In June of last year we reported on the success by researchers at Duke University in developing a technique capable of producing copper nanowires at a scale that could make them a potential replacement for rare and expensive indium tin oxide (ITO) in touch screens and solar panels. However, the water-based production process resulted in the copper nanowires clumping, which reduced their transparency and prevented the copper from oxidizing, which decreases their conductivity. The researchers have now solved the clumping problem and say that copper nanowires could be appearing in cheaper touch screens, solar cells and flexible electronics in the next few years.

Back in 2010, when Benjamin Wiley, an assistant professor of chemistry at Duke University developed the water-based copper nanowire production process with his students, PhD candidate Aaron Rathmell and undergraduate Stephen Bergin, he said that once the clumping problem was solved, he believed the conductivity of the copper nanowires would match that of ITO and silver nanowires - an also expensive alternative to ITO. That belief appears to have now been borne out with a new technique that eliminates the clumping problem resulting in copper nanowire films that have the same properties as those currently used in electronic devices and solar cells.

The new technique organizes copper atoms in water to form long, thin, "non-clumped" nanowires that are then transformed into transparent conductive films and coated onto glass or plastic substrates. Unlike ITO films, which are generally created using a slow and expensive vapor disposition process, the copper nanowires could be coated in a roll-to-roll process as the new technique is water-based and the copper nanowires are flexible.

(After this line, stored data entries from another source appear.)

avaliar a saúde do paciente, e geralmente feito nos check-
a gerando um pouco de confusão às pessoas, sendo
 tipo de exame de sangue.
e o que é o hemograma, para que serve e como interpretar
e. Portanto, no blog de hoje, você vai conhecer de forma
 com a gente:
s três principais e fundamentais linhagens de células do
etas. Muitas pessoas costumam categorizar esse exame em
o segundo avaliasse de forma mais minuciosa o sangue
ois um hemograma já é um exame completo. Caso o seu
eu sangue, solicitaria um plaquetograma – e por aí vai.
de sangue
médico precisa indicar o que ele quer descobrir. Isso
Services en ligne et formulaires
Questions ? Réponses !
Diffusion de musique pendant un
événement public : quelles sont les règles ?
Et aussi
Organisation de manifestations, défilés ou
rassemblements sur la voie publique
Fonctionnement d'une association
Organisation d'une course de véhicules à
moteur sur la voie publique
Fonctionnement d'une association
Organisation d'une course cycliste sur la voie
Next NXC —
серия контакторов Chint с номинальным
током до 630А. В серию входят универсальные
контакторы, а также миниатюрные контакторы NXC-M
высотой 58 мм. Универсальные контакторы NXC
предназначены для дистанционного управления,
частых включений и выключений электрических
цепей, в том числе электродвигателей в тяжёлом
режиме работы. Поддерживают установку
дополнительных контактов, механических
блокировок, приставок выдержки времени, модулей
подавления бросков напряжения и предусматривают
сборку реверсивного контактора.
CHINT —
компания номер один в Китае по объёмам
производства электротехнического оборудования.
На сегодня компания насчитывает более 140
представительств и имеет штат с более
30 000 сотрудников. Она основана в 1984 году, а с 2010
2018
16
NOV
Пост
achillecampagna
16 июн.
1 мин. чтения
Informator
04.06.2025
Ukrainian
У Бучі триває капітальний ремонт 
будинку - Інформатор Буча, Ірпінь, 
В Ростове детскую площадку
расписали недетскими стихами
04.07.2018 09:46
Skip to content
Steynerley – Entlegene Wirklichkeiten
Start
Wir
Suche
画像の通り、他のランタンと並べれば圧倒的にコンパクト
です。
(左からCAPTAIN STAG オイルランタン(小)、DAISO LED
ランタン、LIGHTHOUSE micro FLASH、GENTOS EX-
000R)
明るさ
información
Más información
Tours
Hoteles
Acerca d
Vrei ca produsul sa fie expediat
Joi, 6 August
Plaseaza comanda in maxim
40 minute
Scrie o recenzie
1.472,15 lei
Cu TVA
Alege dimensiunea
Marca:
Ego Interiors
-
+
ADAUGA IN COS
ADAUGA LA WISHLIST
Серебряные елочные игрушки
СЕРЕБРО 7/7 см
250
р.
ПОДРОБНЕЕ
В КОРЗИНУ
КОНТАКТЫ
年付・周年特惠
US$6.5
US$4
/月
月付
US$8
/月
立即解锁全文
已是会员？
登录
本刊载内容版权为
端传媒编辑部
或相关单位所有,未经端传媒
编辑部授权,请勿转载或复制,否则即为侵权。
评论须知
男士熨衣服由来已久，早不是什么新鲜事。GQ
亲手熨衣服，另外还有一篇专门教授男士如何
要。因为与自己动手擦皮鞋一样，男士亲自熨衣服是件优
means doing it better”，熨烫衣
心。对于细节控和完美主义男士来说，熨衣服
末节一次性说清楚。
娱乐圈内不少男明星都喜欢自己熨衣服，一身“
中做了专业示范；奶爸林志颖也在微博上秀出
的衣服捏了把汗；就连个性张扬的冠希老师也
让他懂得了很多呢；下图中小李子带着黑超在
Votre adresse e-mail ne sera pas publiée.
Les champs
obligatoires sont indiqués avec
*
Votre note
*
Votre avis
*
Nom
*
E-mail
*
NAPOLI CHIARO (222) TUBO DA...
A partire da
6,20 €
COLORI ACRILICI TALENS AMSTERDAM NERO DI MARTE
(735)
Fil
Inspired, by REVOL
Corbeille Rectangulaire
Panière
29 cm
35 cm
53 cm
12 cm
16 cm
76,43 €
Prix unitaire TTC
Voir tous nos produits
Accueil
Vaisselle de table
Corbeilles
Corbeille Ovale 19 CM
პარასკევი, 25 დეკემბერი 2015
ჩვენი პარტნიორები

This flexibility also means copper nanowires could be used to build flexible electronics - another advantage over ITO films, which are fragile and lack flexibility. Whereas ITO films' structure break after just a few bends, the copper nanowires maintain their conductivity and form when bent back and forth 1,000 times.

But it's cost where the big gains lie. Indium is a rare earth element, costing as much as US$800 a kilogram, while the silver used to create inks containing silver nanowires that can serve as an alternative to ITO costs around $1,400 per kilogram. Compare this to copper, which costs around $9 a kilogram and it's easy to see why Wiley says the copper nanowires are a natural choice for use in the next generation of displays and solar cells.

Wiley says that, with continuing development, copper nanowires could be in screens and solar cells in the next few years, which could lead to lighter and more reliable displays and make solar energy more competitive with fossil fuels. He co-founded a company called NanoForge Corp in 2010 to manufacture copper wires for commercial purposes. The company received a US$45,000 North Carolina IDEA grant earlier this year for the refinement and scaling up of the manufacturing process of copper nanowires and is now filling orders.

The results of the Duke team's research showing the properties of the copper nanowires produced using the new technique is published online on September 23 in Advanced Materials.